O governo holandês agora tem dois meses para responder ao Carta de Notificação Formal da Comissão. O Ministério da Infraestrutura informou nossa publicação irmã SpoorPro que o país estava trabalhando na implementação da nova regulamentação europeia sobre capacidade de infraestrutura ferroviária, que criaria ‘regras de prioridade mais uniformes em toda a Europa quando a capacidade ferroviária for escassa’. Ele aceitou que ‘sob esta regulamentação, a prioridade não pode simplesmente ser dada a todos os serviços de transporte concessiados a partir de 2031’.
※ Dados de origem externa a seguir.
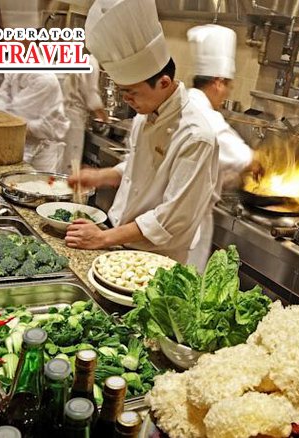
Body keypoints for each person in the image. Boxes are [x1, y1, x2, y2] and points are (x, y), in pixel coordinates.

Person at [66, 0, 219, 264]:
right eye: (123, 92)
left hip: (155, 259)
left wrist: (102, 238)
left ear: (164, 83)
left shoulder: (196, 137)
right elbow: (139, 168)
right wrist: (101, 176)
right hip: (121, 243)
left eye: (132, 92)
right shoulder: (145, 114)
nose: (127, 100)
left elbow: (170, 219)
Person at [185, 24, 253, 270]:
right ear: (218, 82)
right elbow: (247, 159)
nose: (226, 95)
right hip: (188, 224)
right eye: (229, 87)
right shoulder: (208, 117)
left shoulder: (184, 100)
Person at [0, 73, 70, 172]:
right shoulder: (14, 72)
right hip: (19, 140)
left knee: (41, 180)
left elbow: (19, 121)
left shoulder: (44, 79)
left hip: (42, 143)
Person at [57, 57, 109, 175]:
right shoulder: (91, 61)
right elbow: (91, 97)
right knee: (71, 163)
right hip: (73, 119)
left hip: (59, 116)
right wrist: (106, 119)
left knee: (60, 160)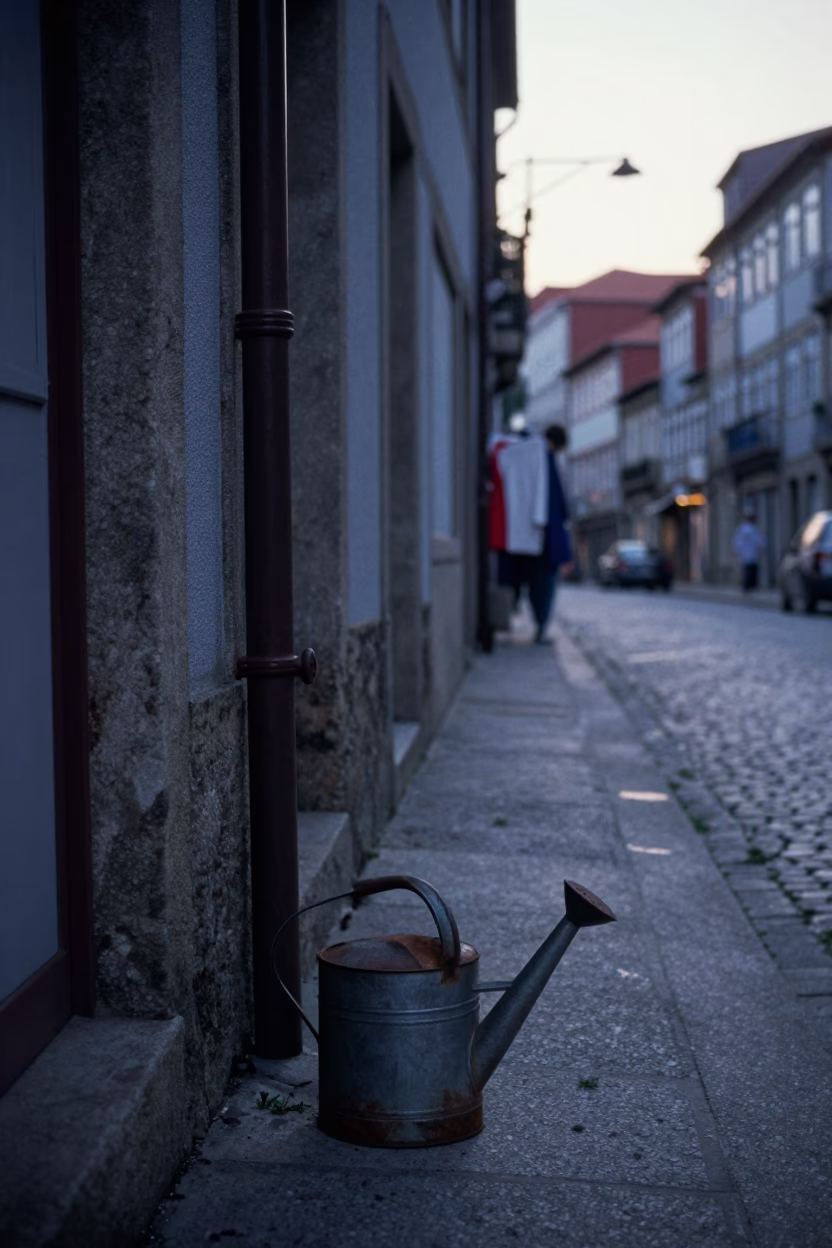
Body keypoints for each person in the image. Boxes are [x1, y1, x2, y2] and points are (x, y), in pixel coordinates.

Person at [528, 424, 572, 642]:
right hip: (547, 535)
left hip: (533, 533)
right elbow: (557, 502)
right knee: (546, 583)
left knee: (536, 582)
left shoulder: (536, 456)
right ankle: (541, 626)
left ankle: (540, 625)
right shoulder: (546, 460)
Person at [732, 510, 765, 591]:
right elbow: (761, 541)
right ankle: (750, 585)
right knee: (751, 570)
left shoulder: (742, 529)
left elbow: (737, 542)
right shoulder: (753, 529)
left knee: (747, 569)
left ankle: (747, 585)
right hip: (752, 553)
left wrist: (737, 551)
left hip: (746, 553)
Está longe de claro se as regulamentações da UE podem ser ágeis o suficiente para lidar com o espectro de problemas que a liberalização do mercado está gerando. Na verdade, as pressões de capacidade estão levando as autoridades nacionais a reconsiderar a estrutura integrada de horários, famosamente pioneira pelo suíço Taktfahrplan na década de 1990. O governo polonês é o mais recente a propor uma abordagem mais estruturada para padrões de serviço em todo o país como parte do trabalho para integrar as emergentes linhas de alta velocidade Port Polska com a rede legítima sob um programa conhecido como Zintegrownana Sieć Kolejowa. Em 30 de junho, o governo e o corpo de entrega do projeto CPK confirmaram que uma estrutura de horário nacional - Horyzontalny Rozkład Jazdy - seria desenvolvida como base para abrir o mercado de passageiros de longa distância após 2030, referenciando explicitamente a abordagem suíça como inspiração.
Não é difícil ver regras de horário rígido se tornando uma forma de controle de fato sobre o que teoricamente deveria ser um totalmente comercializado mercado. Um ponto específico de conflito poderia ser padrões de parada; se uma estrutura Taktfahrplan exigir servir estações menores que possam não ser comercialmente viáveis para players de acesso aberto, isso constitui uma restrição comercial? Ministro de Transporte francês Philippe Tabarot apresentou ideias neste ano que contratos futuros para operar serviços interurbanos convencionais devem incluir cláusulas obrigando os vencedores a servir estações rurais, mas não está claro como isso poderia ser aplicado na prática.
No final da análise, grande parte da tensão decorre de um desejável desejo entre as partes interessadas em aumentar o uso do transporte ferroviário, tanto passageiros quanto carga. Mas em uma época onde o custo e a complexidade de adicionar capacidade de infraestrutura parecem mais assustadores do que nunca, entregar crescimento corre o risco de se tornar um jogo de soma zero, onde um conjunto de usuários é favorecido sobre outro. Resolva as brigas resultantes, seja em um gráfico de horário ou em uma audiência regulatória, o que corre o risco de se tornar uma tarefa central para o setor ferroviário europeu nos anos que se seguem.